# Ideas for IT website



## Hafxx3 (Mar 23, 2015)

Hello guys!

Hello! I want to build website in connection with IT,but I dont know what kind of website maybe for gaming,IT news or I dont know.Thats why Iam here to ask you waht would be this site,because I want to make this site with future and popular.I know that I need to think of idea on my own,but Im aou of ideas now.Before I made several websites that havent got any people.My last idea was gaming news website and kibersoprt website,but that websites already was so as I said thats why Im here to ask you original idea of website.Maybe some of you may be mad because I need to know but still I want to ask.


----------



## RCoon (Mar 23, 2015)

What are your web programming skills like? If they are non-existant, probably better off making a facebook page or something.


----------



## Hafxx3 (Mar 23, 2015)

RCoon said:


> What are your web programming skills like? If they are non-existant, probably better off making a facebook page or something.

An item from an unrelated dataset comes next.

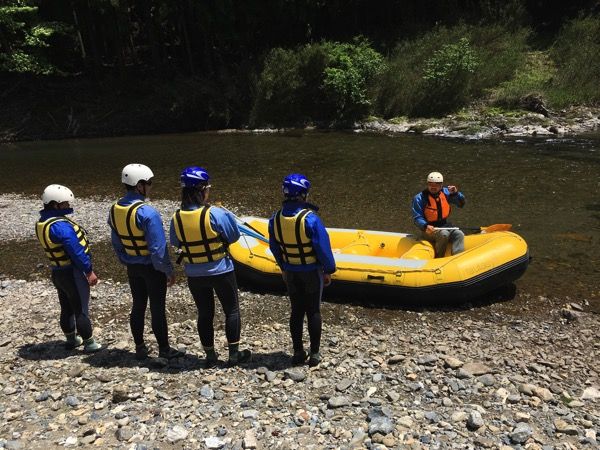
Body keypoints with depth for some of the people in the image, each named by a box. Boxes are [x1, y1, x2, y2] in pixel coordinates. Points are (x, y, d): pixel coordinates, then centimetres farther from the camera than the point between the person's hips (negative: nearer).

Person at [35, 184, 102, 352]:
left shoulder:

I have one programmer,he is working for me


----------



## jgood (May 6, 2015)

Maybe set up a blog for free and try out *one *of your ideas. If you use Wordpress you don't need any expertise at all to get a site up and running and it won't cost you anything at first. Whatever topic you choose, I think the key to getting traffic and interest is providing great content -- and lots of it. Once you've figured out what interests you, then go look for Wordpress hosting, I used these guys before because they're really cheap, and try to go professional with it. That's how I started my website. But there's no secret formula. I think it's just about being commmited to providing content on a daily basis.


----------



## remixedcat (May 8, 2015)

If anyone wants hosting PM ME PLEASE!!!! I got a dedicated SSD server!!!


----------



## Aquinus (May 8, 2015)

Google Compute Cloud has a trial that lets you spin up a few VMs for free for a little while. I did the math on a 1c (we're talking Xeons and servers that aren't over provisioned) cloud server with a generous amount of storage on Google's persistent disk SAN and it would only be ~14-15 USD after the trial ends. Personally, given how Google is giving out free trials, I would just give it a try and figure out for yourself if it's worth it. I would make sure you know what you want to do first and build it up because you'll just waste the trial if you make it and design your thing while it ticks away. If you have a good idea that will work, then develop it first and talk hosting later. If you have something, ads can get you the revenue to stay in operation, given you have a sustainable business model. ...and yes, running a website (like TPU if in the long run, a site with such status as, is your dream,) is a business, not bulls**t. I just needed to get that out.


----------



## erocker (May 8, 2015)

Maybe do something you're passionate about instead of throwing together something with information you don't seem to know anything about. In the end, the content will be much better since you know and care about what you're doing. You're not going to get "people" from going around tech forums. That's why we're here already. Just some advice, take it for what you will.


----------